Only the lines holding "Angaben" are wanted. Copy every one from the records below.

Page segmentation data >>
BEGIN

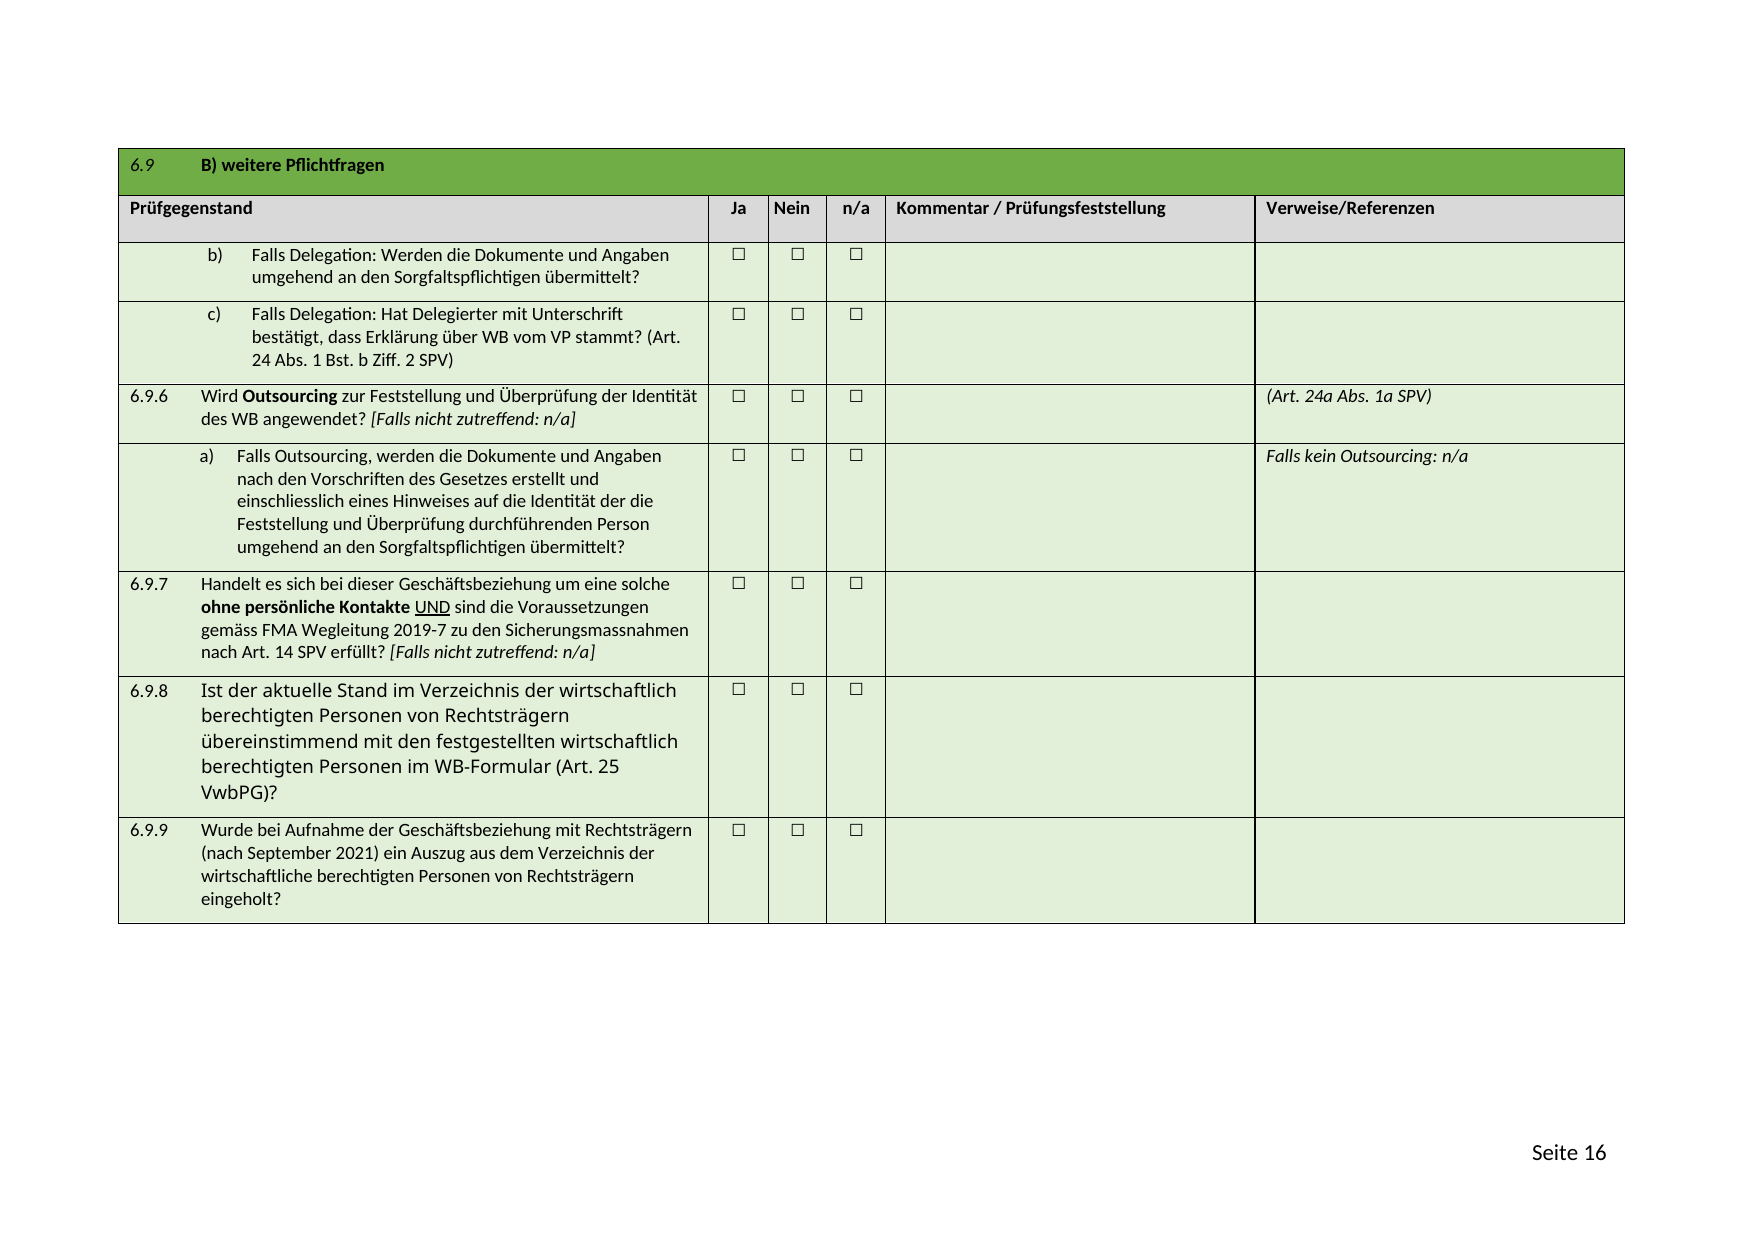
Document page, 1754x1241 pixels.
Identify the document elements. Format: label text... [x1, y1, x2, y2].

table_cell [709, 302, 768, 383]
table_cell Falls Delegation: Werden die Dokumente und Angaben umgehend an den Sorgfaltspflichtigen übermittelt? [119, 243, 708, 301]
table_cell Kommentar / Prüfungsfeststellung [886, 196, 1254, 242]
table_cell Ja [709, 196, 768, 242]
table_cell (Art. 24a Abs. 1a SPV) [1256, 385, 1624, 443]
table_cell [886, 677, 1254, 817]
table_cell Nein [769, 196, 826, 242]
table_cell [1256, 243, 1624, 301]
table_cell [886, 243, 1254, 301]
table_header B) weitere Pflichtfragen [119, 149, 1624, 195]
table_cell [709, 243, 768, 301]
table_cell n/a [827, 196, 885, 242]
table_cell Falls Outsourcing, werden die Dokumente und Angaben nach den Vorschriften des Gesetzes erstellt und einschliesslich eines Hinweises auf die Identität der die Feststellung und Überprüfung durchführenden Person umgehend an den Sorgfaltspflichtigen übermittelt? [119, 444, 708, 571]
table_cell [886, 302, 1254, 383]
table_cell [1256, 572, 1624, 676]
table_cell [1256, 302, 1624, 383]
table_cell Verweise/Referenzen [1256, 196, 1624, 242]
table_cell Wird Outsourcing zur Feststellung und Überprüfung der Identität des WB angewendet? [Falls nicht zutreffend: n/a] [119, 385, 708, 443]
table_cell Prüfgegenstand [119, 196, 708, 242]
table_cell Ist der aktuelle Stand im Verzeichnis der wirtschaftlich berechtigten Personen von Rechtsträgern übereinstimmend mit den festgestellten wirtschaftlich berechtigten Personen im WB-Formular (Art. 25 VwbPG)? [119, 677, 708, 817]
table_cell Falls kein Outsourcing: n/a [1256, 444, 1624, 571]
table_cell [886, 385, 1254, 443]
table_cell Falls Delegation: Hat Delegierter mit Unterschrift bestätigt, dass Erklärung über WB vom VP stammt? (Art. 24 Abs. 1 Bst. b Ziff. 2 SPV) [119, 302, 708, 383]
table_cell [886, 444, 1254, 571]
table_cell [886, 572, 1254, 676]
table_cell [1256, 677, 1624, 817]
table_cell [1256, 818, 1624, 922]
table_cell [886, 818, 1254, 922]
table_cell Handelt es sich bei dieser Geschäftsbeziehung um eine solche ohne persönliche Kontakte UND sind die Voraussetzungen gemäss FMA Wegleitung 2019-7 zu den Sicherungsmassnahmen nach Art. 14 SPV erfüllt? [Falls nicht zutreffend: n/a] [119, 572, 708, 676]
table_cell Wurde bei Aufnahme der Geschäftsbeziehung mit Rechtsträgern (nach September 2021) ein Auszug aus dem Verzeichnis der wirtschaftliche berechtigten Personen von Rechtsträgern eingeholt? [119, 818, 708, 922]
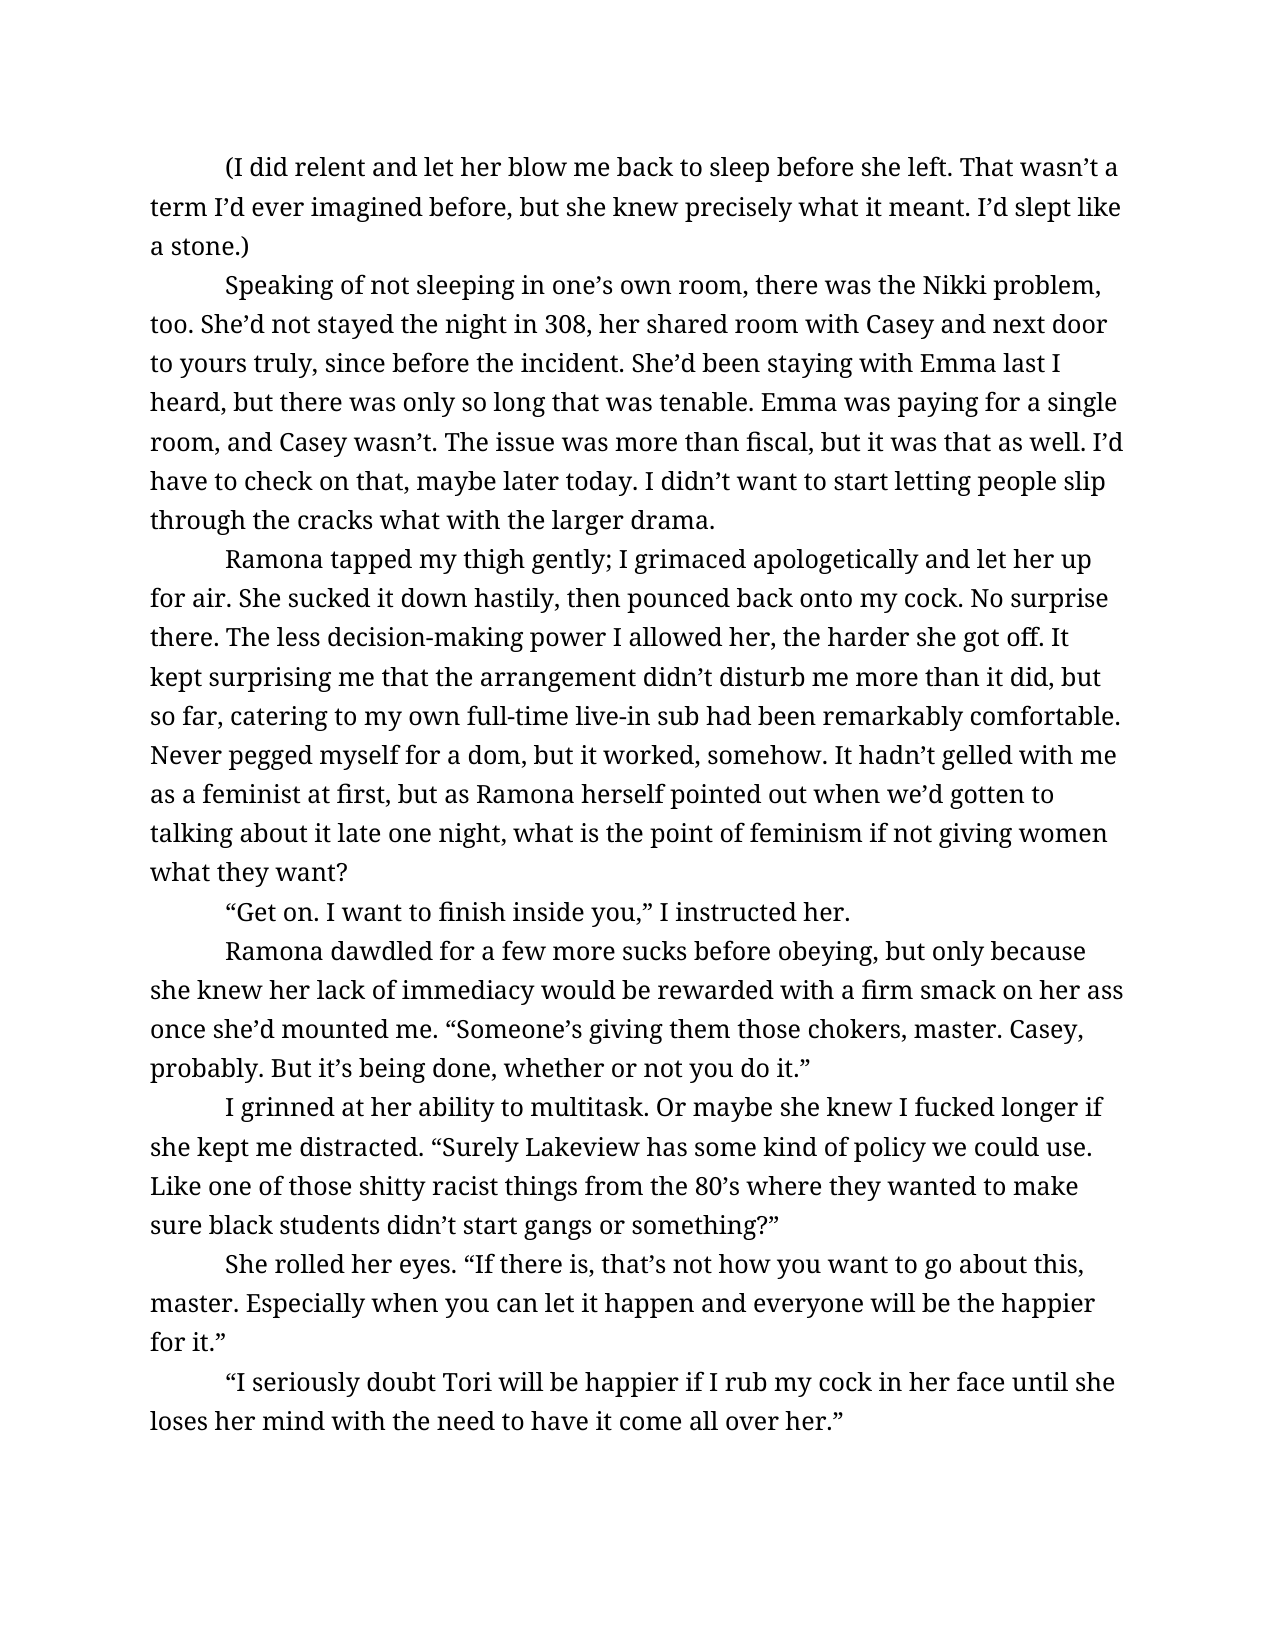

END

Problem solution >>
table_cell Falls Delegation: Werden die Dokumente und Angaben umgehend an den Sorgfaltspflichtigen übermittelt? [119, 243, 708, 301]
table_cell Falls Outsourcing, werden die Dokumente und Angaben nach den Vorschriften des Gesetzes erstellt und einschliesslich eines Hinweises auf die Identität der die Feststellung und Überprüfung durchführenden Person umgehend an den Sorgfaltspflichtigen übermittelt? [119, 444, 708, 571]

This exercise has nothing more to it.